Il segretario generale della Fnsi, Franco Siddi, alla Tv pubblica greca Ert

ATENE (Grecia) – “La chiusura di Ert è un fatto gravissimo rispetto al quale il Parlamento e la Commissione Europea non possono far finta di nulla”. Lo ha dichiarato il segretario generale della Fnsi, Franco Siddi, componente dell’Esecutivo Ifj, intervistato nella redazione della televisione pubblica greca, occupata e circondata affettuosamente da migliaia di persone .
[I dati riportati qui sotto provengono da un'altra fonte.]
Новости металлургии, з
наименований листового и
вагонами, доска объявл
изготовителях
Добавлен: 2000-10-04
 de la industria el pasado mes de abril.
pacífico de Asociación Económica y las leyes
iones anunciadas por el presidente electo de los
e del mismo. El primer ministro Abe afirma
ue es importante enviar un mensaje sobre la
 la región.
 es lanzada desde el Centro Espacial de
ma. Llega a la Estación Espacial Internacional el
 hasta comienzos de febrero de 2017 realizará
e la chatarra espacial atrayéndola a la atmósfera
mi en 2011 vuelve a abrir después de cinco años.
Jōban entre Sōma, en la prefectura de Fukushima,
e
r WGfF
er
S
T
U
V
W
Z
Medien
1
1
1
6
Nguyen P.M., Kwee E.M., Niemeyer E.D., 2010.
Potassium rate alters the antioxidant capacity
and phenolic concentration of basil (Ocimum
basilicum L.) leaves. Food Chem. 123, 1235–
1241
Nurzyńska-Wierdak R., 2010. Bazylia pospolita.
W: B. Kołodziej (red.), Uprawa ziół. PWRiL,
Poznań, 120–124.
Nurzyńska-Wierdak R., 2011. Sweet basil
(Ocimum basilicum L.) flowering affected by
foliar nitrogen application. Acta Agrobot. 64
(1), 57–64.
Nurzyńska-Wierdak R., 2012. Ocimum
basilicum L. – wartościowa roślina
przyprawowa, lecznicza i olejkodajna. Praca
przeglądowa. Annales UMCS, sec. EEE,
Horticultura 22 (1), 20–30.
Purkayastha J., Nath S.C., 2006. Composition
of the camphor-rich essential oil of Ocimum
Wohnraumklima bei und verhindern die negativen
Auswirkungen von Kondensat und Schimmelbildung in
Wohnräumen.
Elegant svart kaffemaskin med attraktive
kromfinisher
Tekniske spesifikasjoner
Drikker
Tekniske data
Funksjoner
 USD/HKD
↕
“Una decisione pericolosissima – ha sottolineato il segretario della Fnsi – che può innescare fenomeni di emulazione assolutamente inaccettabili”. “Il fatto che attorno a questo incredibile tentativo di furto di informazione si sia raccolto un intero popolo e mobilitati i media internazionali vuol dire – ha detto ancora Siddi – che ancora la democrazia e i giornalisti hanno forti strumenti per reagire a scelte dissennate e antidemocratiche e non possono accettare in alcun modo che l’autorità espropri pezzi fondamentali della loro anima e dei beni di tutti”.
“Qui in Grecia – ricorda il segretario della Fnsi – i cittadini, dopo lo spegnimento dei canali radiotelevisivi pubblici, hanno percepito che avrebbero subìto una spoliazione ingiustificabile. Oggi qui, anche chi aveva critiche da rivolgere al servizio pubblico, ricorda che se c’è un malato si cura, non si uccide”.
“La Ifj – che Siddi, anche a nome del presidente Jim Boumelha, ha rappresentato ad Atene nei comizi conclusivi della manifestazione di Atene – è disposta con i sindacati dei giornalisti greci a trovare soluzioni per il migliore funzionamento del servizio pubblico di informazione e cultura in Grecia ma per questo chiede con forza che l’attività della Ert sia subito ripristinata e chiede all’Unione interventi non ipocriti nell’anno della cittadinanza europea”.